A new study claims that rapid glacial melting and the rise in sea levels could result in a significant rise in volcanic eruptions.
Earlier studies have suggested that volcanic eruptions can alter the Earth's climate for short and long periods of time.
But a team of researchers from GEOMAR - Helmholtz Centre for Ocean Research Kiel in Germany and Harvard University have found that rapid climate change in the last one million years caused rapid melting of glaciers and increase in sea levels. This resulted in the rise in volcanic eruptions, according to LiveScience.
The research team analyzed the sediment cores drilled from the oceans off South and Central America. The cores gave insight into the history of Earth's climate for the past one million years.
Based on their observations of ash layers that appeared in the sediment cores, experts reconstructed the history of volcanic eruptions in the last 460,000 years. "There were periods when we found significantly more large eruptions than in others," lead author Dr. Steffen Kutterolf, a GEOMAR volcanologist, said in a statement.

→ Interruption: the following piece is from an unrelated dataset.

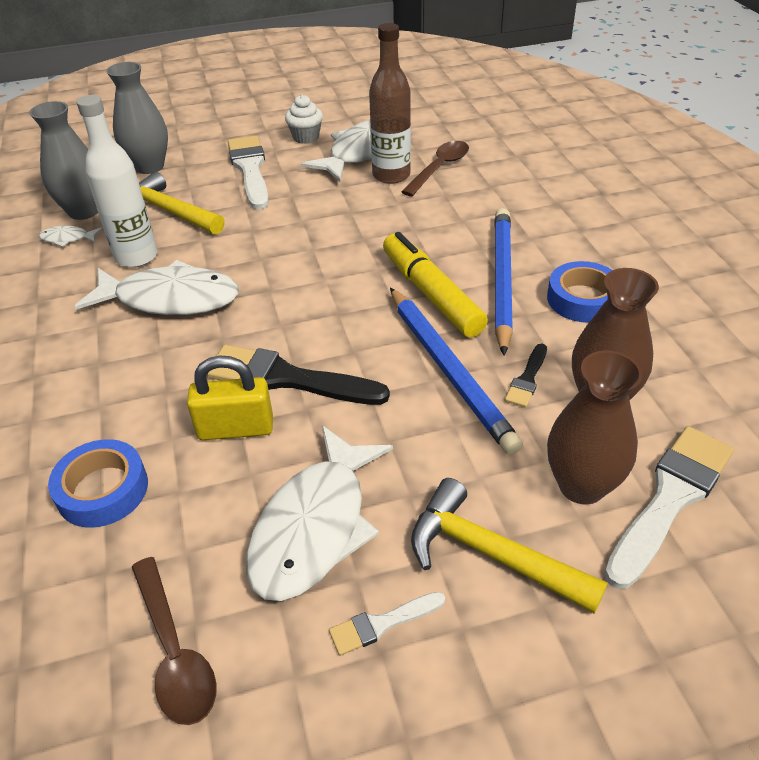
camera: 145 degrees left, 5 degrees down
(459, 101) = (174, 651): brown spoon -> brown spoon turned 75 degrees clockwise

When researchers compared the patterns of volcanic activity with the Earth's climate history, they found that the periods of large volcanic eruptions followed an increase in global temperatures, rapid melting of glaciers and rise in sea levels.
In some regions such as Costa Rica, volcanic activity was higher during periods of rapid glacial melting and sea level rise. Using a computer model, the research team found that rapid glacial melting decreases the pressure on the continents, whereas increasing sea level puts in more pressure on the ocean floor crust.
"In times of global warming, the glaciers are melting on the continents relatively quickly. At the same time the sea level rises. The weight on the continents decreases, while the weight on the oceanic tectonic plates increases. Thus, the stress changes withinin the earth to open more routes for ascending magma," said Marion Jegen, a geophysicist at GEOMAR.
It is not clear if man-made warming will have a similar impact on volcanic eruptions. Even if human-caused climate change impacts volcanic activity, the effect would not be seen for centuries as volcanic eruptions do not occur instantly after climate change, Jegen told LiveScience.
The findings of the study are published in the journal Geology.